The hidden emotions of Edgard Mazigi

When I was visiting the BAF, Beirut Art Fair last week I came across the work of Edgard Mazigi. I was attracted by one of his works exhibited by Galerie Epreuve d’artiste. After a small chat he invited me to visit his atelier in Achrafieh, a beautiful part of old Beirut. The next day he picked me up and we walked to his house.

We passed some amazing old houses or palaces from before the civil war. He is proud of his city and still very much charmed by it’s beauty. At the same time he is worried that those jewels will disappear in the near future. The example stands right in front of his house: once a palace, now a a huge apartment building.

While we are sipping coffee he tells me about the renovation of his apartment a few years ago. A design interior, with a clean look is the result of this renovation.  However his personality and his work beautifully placed in differents parts of the house, fill the room with warmth and sympathy.

He was born in Beirut in 1955, studied in Lyon, and holds a diploma of the Ecole Supérieure des Industries Textiles de Lyon. He moved as a sales manager to Saudi Arabia and worked and lived for a long time in Connecticut, where he began to study Fine arts and Painting. In 1995 he was a full time student at the New York Studio School where he got an award of Exellence in Painting in 1998.

In 1999 he moves back to Lebanon where he works as a full time painter. He talks in a very open way and takes the time when we  we go along his work. Strong as he is in working with charcoal he shows me 30 drawings called “windows of my mind”

He still loves to work with charcoal especially when it comes to big pieces.  When we enter his atelier, big pieces, oil on canvas, are on the roll. He loves working with oil as well. According to Edgard oil is more sensual and he loves working  wet on wet.

When you visit his website www.edgardmazigi.com you will find many works, drawings and more works of charcoal on paper. A lot of his works have been sold and are now in the USA, Lebanon and other places. He also likes to work in the mountains. A few works called Beit Mery 1, and 2 are from there. He is planning to work more in the mountains in his place which he has overthere.

In a lot lot of his works he goes from figurative to even more abstract. He likes to push it real far in the sense that his work gets a multitude of layers which will surprise the viewer every time. He does not like that when you look at his work you immediately find out what it represents.

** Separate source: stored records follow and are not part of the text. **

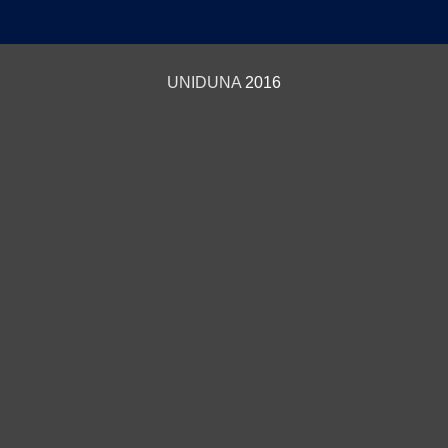
UNIDUNA
2016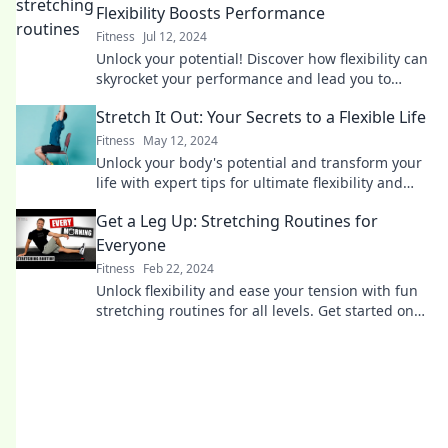
Flexibility Boosts Performance
Fitness
Jul 12, 2024
Unlock your potential! Discover how flexibility can
skyrocket your performance and lead you to
success in every aspect of life.
Stretch It Out: Your Secrets to a Flexible Life
Fitness
May 12, 2024
Unlock your body's potential and transform your
life with expert tips for ultimate flexibility and
wellbeing. Stretch into a healthier you!
Get a Leg Up: Stretching Routines for
Everyone
Fitness
Feb 22, 2024
Unlock flexibility and ease your tension with fun
stretching routines for all levels. Get started on
your path to wellness today!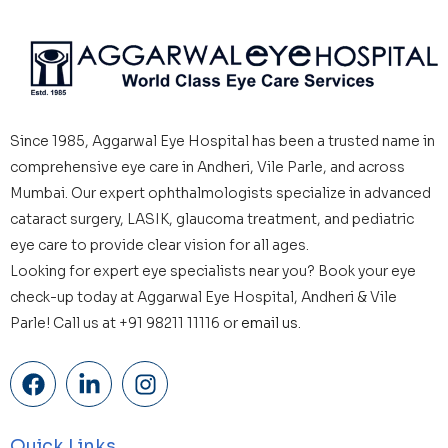
Since 1985, Aggarwal Eye Hospital has been a trusted name in
comprehensive eye care in Andheri, Vile Parle, and across
Mumbai. Our expert ophthalmologists specialize in advanced
cataract surgery, LASIK, glaucoma treatment, and pediatric
eye care to provide clear vision for all ages.
Looking for expert eye specialists near you? Book your eye
check-up today at Aggarwal Eye Hospital, Andheri & Vile
Parle! Call us at +91 98211 11116 or
email us.
Quick Links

Mystery, deeper feelings in a labyrinth of emotions are one of the key pillars in his work.

After years of starting first by painting from the motif, he develops himself more and more and finds his own strenght: starting in front of an empty piece of canvas, putting brushstrokes without knowing where they end. Most of his work is titled because along the process of painting a title will come up in his mind but he might change it until the last moment, before his brushes are drying up. He shows me his last work called “Urban Living”, big pieces, oil on linen which shows images of people sometimes with, sometimes without a face. All of them full of emotions and feelings not visible at a first glance.

My visit is almost finished. We talk about Beirut again, like he loves to live in this city, and he how loves his friends over here. Real friends. Although he knows and realises that networking is a must thesedays he puts a limit to the amount of contacts. Actually to a certain point he is able to do this: his work speaks for itself and does not need the high tech communication possibilities of todays world. Feelings, emotions and admiration will find their way and will stay in the hearts of the people while digital contacts will vanish and fade away. When I leave his place our meeting hovers in my heart and mind like in his painting “Hovering clouds”.